There are several apps for your smartphone that can measure vehicle data and log outing information while you drive. Making the most of this information can be tricky; limited access to sensor data and low sampling rates obfuscates the details necessary for traditional data analysis techniques. Video overlays are great for making qualitative observations, but lack a quantitative aspect to quickly study trends.

Lets see how much information we can extract from just a smartphone app during an open lapping session.

Background

We will be using Harry’s Lap Timer for iPhone during our open lapping session. The phone is attached to a K20 swapped Honda EK Civic using a windshield cellphone mount.

We will be lapping at Toronto Motorsports Park in Cayuga, ON. This app can export a .KMZ file with some nice overlays you can view in an application like Google Earth.

Cayuga Track Map

We can also export all of our outing data as a CSV. The first CSV is a table with the lap times.

LAPINDEX DATE TIME LAPTIME DISTANCE_KM DISTANCE_MILE
85 22-JUL-17 10:56:54.00 01:34.89 2.3219 1.442762
86 22-JUL-17 10:58:29.00 01:30.78 2.3348 1.450777
87 22-JUL-17 11:00:00.00 01:31.77 2.2981 1.427973
88 22-JUL-17 11:01:32.00 01:31.90 2.336 1.451523
89 22-JUL-17 11:03:03.00 01:28.66 2.3732 1.474638
90 22-JUL-17 11:04:32.00 01:34.50 2.3469 1.458296

The next file is a 1 Hz data stream of the GPS and accelerometer as measured by the smartphone.

LAPINDEX DATE TIME TIME_LAP SPEED_KPH DISTANCE_KM LATERALG LINEALG
85 22-JUL-17 14:56:52.68 0 109 0 -0.15 0.2
85 22-JUL-17 14:56:53.00 0.32 113.5 0.01 -0.16 0.2
85 22-JUL-17 14:56:53.00 0.32 113.5 0.01 -0.09 0.24
85 22-JUL-17 14:56:54.00 1.32 120.9 0.0436 -0.16 0.2
85 22-JUL-17 14:56:55.00 2.32 127.9 0.0799 -0.13 0.22
85 22-JUL-17 14:56:56.00 3.32 134.1 0.1174 -0.18 0.17

Nothing fancy here.
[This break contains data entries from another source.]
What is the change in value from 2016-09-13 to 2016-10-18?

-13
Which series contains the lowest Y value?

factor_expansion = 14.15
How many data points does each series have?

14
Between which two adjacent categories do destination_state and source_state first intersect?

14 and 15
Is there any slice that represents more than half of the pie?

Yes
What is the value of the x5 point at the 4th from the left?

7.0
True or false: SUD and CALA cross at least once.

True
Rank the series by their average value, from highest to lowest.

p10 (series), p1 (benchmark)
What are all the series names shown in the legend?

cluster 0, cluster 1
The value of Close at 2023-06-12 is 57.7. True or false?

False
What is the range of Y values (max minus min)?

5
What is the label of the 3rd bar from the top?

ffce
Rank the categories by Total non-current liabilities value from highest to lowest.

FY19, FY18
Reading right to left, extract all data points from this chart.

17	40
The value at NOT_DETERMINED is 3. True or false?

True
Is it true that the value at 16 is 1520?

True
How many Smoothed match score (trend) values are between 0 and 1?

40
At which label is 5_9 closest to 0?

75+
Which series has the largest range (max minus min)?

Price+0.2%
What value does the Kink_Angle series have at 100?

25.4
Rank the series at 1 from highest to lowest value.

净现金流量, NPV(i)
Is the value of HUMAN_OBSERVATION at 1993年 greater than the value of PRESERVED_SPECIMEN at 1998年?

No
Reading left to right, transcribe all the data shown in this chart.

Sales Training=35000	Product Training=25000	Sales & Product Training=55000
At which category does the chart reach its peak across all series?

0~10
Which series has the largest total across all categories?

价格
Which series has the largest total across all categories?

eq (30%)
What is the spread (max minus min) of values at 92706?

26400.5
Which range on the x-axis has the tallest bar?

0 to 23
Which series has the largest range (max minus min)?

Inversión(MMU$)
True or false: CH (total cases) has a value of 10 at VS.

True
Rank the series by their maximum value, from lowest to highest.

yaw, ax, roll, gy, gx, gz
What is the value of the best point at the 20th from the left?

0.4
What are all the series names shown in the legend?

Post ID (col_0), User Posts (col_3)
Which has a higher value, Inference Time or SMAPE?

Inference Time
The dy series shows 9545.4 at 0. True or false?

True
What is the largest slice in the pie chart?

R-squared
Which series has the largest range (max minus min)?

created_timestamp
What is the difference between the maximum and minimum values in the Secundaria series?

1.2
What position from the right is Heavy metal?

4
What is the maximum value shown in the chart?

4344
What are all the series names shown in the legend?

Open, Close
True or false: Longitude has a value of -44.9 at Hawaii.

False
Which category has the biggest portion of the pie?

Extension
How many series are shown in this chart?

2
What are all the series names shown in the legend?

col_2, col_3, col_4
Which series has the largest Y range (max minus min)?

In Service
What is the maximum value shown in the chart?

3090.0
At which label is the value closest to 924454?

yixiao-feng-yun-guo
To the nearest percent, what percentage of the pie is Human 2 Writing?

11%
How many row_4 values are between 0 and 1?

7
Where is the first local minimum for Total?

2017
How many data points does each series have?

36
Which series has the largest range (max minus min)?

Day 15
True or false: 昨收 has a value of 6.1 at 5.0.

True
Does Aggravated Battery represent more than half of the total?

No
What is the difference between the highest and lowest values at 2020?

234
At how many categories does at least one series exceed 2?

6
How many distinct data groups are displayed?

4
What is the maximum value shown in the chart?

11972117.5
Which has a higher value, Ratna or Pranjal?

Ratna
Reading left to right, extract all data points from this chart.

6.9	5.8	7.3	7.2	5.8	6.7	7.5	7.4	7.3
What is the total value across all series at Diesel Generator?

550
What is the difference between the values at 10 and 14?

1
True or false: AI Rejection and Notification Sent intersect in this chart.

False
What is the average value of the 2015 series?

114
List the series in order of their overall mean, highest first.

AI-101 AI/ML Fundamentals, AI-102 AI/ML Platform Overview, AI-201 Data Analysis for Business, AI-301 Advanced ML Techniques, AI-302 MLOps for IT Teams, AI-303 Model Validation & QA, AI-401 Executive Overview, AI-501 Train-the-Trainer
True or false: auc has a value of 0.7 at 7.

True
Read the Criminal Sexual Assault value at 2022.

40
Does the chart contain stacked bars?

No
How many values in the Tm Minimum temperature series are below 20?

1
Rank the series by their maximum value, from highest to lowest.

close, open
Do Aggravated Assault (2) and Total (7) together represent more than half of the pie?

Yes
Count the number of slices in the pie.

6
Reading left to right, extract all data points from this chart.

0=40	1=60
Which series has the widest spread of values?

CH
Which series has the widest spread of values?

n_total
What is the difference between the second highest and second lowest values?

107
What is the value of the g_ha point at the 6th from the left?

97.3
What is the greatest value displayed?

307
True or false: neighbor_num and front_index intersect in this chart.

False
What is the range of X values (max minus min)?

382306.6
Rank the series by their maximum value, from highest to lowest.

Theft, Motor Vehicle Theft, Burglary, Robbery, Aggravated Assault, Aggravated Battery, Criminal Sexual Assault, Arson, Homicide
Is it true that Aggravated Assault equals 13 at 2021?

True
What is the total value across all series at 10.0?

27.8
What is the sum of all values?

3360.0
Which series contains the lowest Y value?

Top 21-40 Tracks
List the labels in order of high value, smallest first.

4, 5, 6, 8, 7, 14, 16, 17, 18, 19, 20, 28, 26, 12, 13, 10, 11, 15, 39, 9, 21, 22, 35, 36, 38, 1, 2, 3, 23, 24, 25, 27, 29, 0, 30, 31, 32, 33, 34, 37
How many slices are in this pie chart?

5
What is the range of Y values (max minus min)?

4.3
We used the phone as a standalone unit, meaning we do not have access to onboard vehicle data via the diagnostic port.

Software

There is no shortage of analysis tools available. Everything you see here is generated with Python using the following packages:

  • Jupyter
  • NumPy
  • Pandas
  • Matplotlib

Lap Time

Instead of using the fastest lap as the singular benchmark to evaluate the driver, we can look at the evolution of lap time over the course of the day. Laps have been coloured by their respective outing.

Lap Time

Speed

Vehicle speed is another good channel to look at since it is directly related to lap time. The vehicle speed in this scenario is provided by the GPS on the smartphone. Here we summarize the data in a box plot.

Lateral Acceleration

Lateral Acceleration

Lets dig a bit deeper and look at the accelerometer data. The 1 Hz data stream is too coarse to look at as a time series, so we again summarize the data with a box plot.

Lateral Acceleration

It be can difficult to interpret just the raw lateral acceleration values. Taking the absolute value can help bring out any trends or patterns in the data. Absolute Lateral Acceleration

Longitudinal Acceleration

The longitudinal acceleration data can also be summarized in the same way as the lateral acceleration data to reveal brake and drive performance. Longitudinal Acceleration

Combined Acceleration

Putting both the lateral and longitudinal acceleration together shows the combined acceleration performance.

Combined Acceleration

We can gate the data to select measurements when the longitudinal acceleration is less than zero. This would be indicative of the driver’s (or vehicle’s) ability to use the combined grip at corner entry.

Combined Braking Acceleration

GG Diagram

Moving to more traditional analysis techniques, a GG diagram can be generated with the lateral and longitudinal accelerometer data. Remember to calibrate your accelerometer before you head out!

Combined Acceleration

Conclusion

Smartphone apps are a quick and easy way to start taking vehicle measurements during open lapping. These applications are not limited to just video overlays. With some patience, additional analysis can help you make objective measurements of your driving.

Special thanks to Ping Zhang for lending his driving skills and for providing all the data you see in this post.